The Russian government’s surprisingly calm reaction to the street protests against the suspicious result of the December 4 Parliamentary election shouldn’t be taken as a sign that Vladimir Putin’s autocratic regime is liberalising at last.

The demonstrations were tolerated, there were few arrests, and the event was even reported on national TV. On the face of it, this could suggest that Putin appreciates the significance of events enough to change course and set the country on a different political and economic path. But, wounded autocrats can’t reform political and financial institutions without questioning their own legitimacy. For the regime he has built in Russia, with something of the old KGB and the Wild West in its DNA, reforming is the first step towards its leaders’ retirement.

Russians today don’t live under a dictatorship, or in a newly-clothed version of the communist system they knew for 70-odd years. Rather, they live in a country managed by a corrupt state machine, and without proper law enforcement. This is Putin’s most devastating failure, and the economy’s most crippling flaw. When policemen and politicians are for hire, judges corrupt, and laws simply tools to advance their promoters’ self interest, no entrepreneur or investor can be entirely certain that what he has built or earned won’t be taken away by some well protected bandit. That means the only sure profits are those of the quick-buck variety. If increasing capital flight is any sign, investors are even tiring of that type of return.

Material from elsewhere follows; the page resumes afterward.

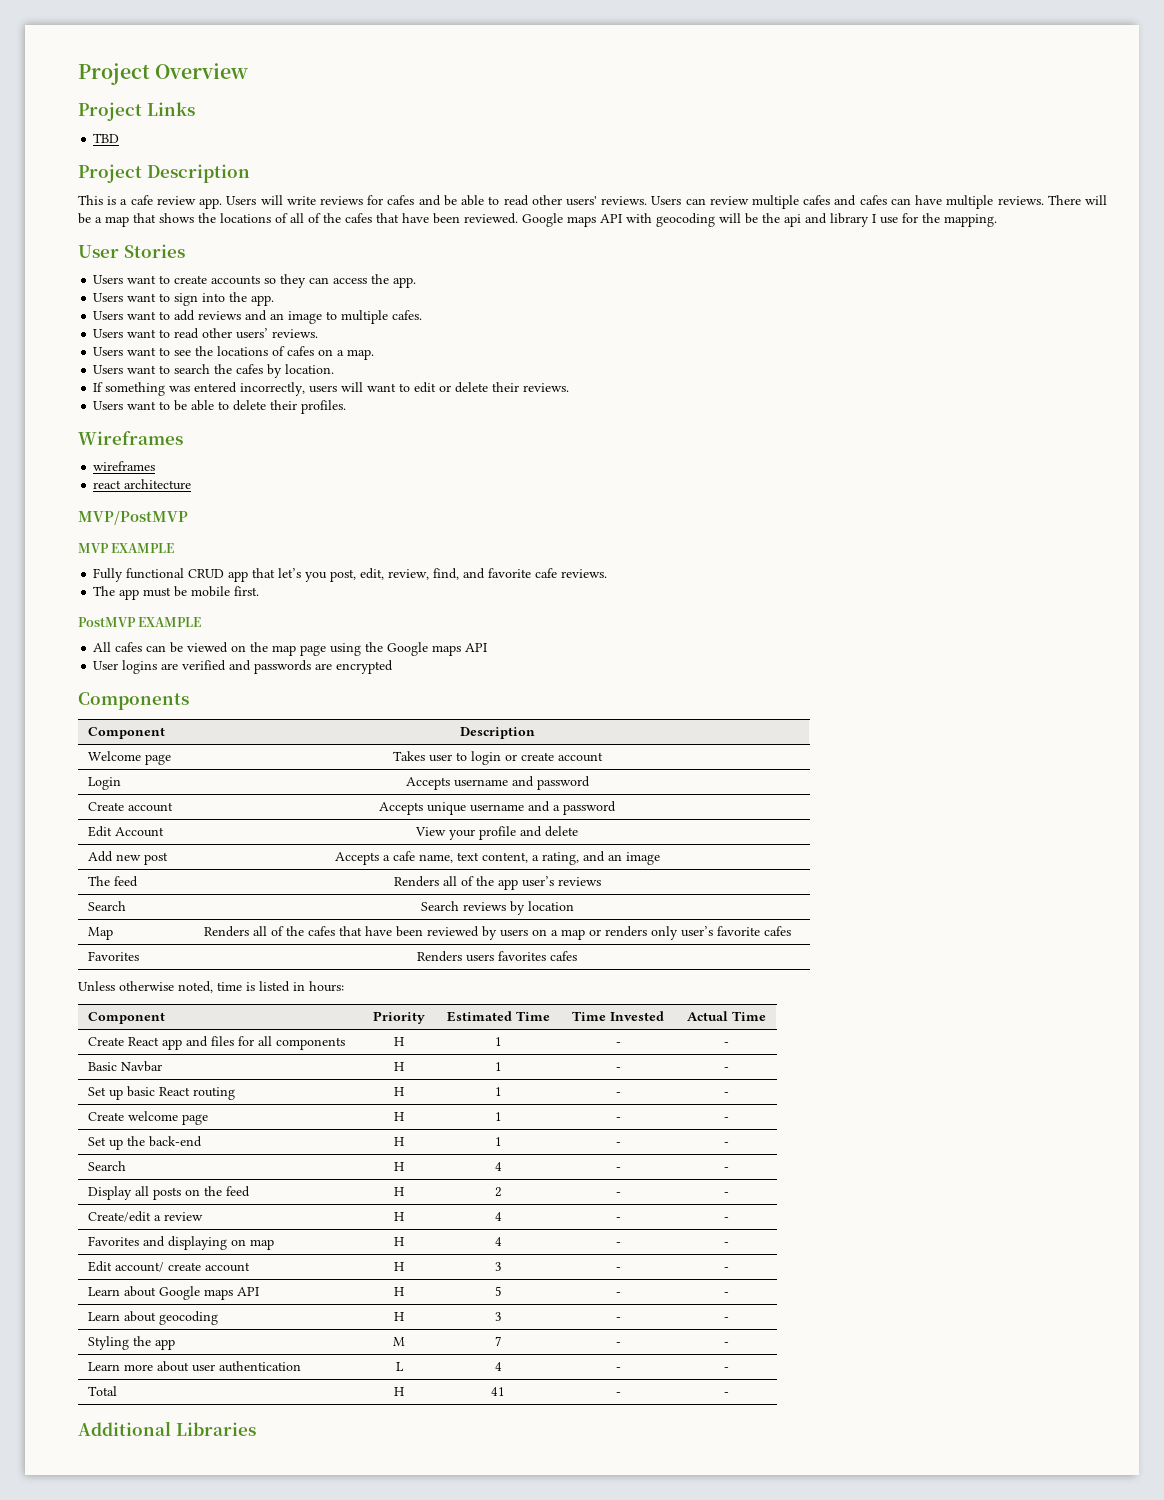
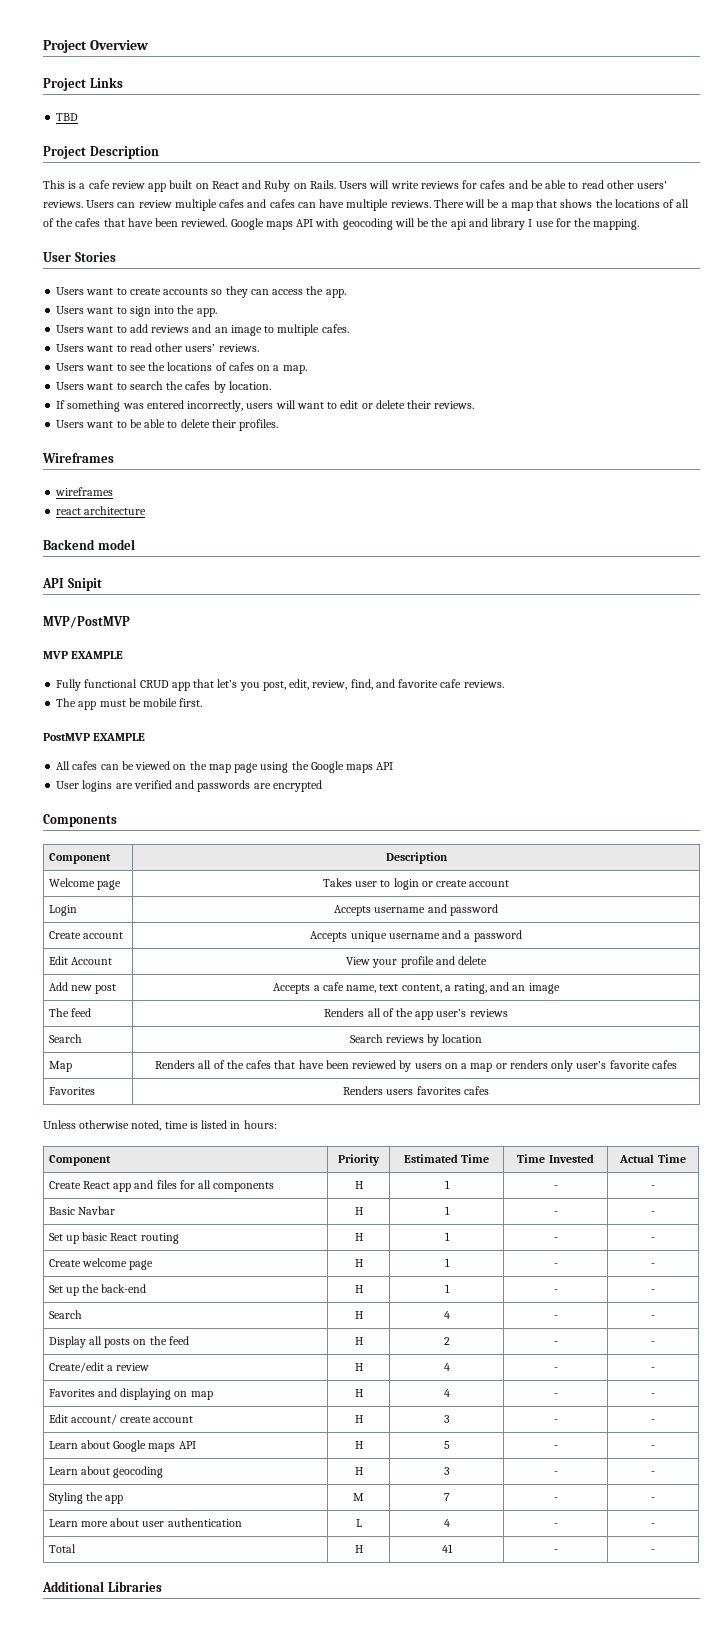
[199,198,223,209] app. -> [148,180,336,192] app built on React and Ruby on Rails.
(192, 484) none -> [43,539,135,550] [42,578,102,591] // Backend model // API Snipit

The key message in the Putin regime’s propaganda has long been that it offered Russia “stability”. This becomes a problem when the only stability in sight is that of its strongman’s hold on power. The prospect of Putin being elected president next March for another six years, which could double with a second mandate, may have galvanised educated middle-class Russians who feel they have waited long enough for modernisation.

Putin could attempt to extend them a reformist hand, presaging economic renewal. But, his own power base is the corrupt state apparatus he would then need to take on. Why would he even think about it?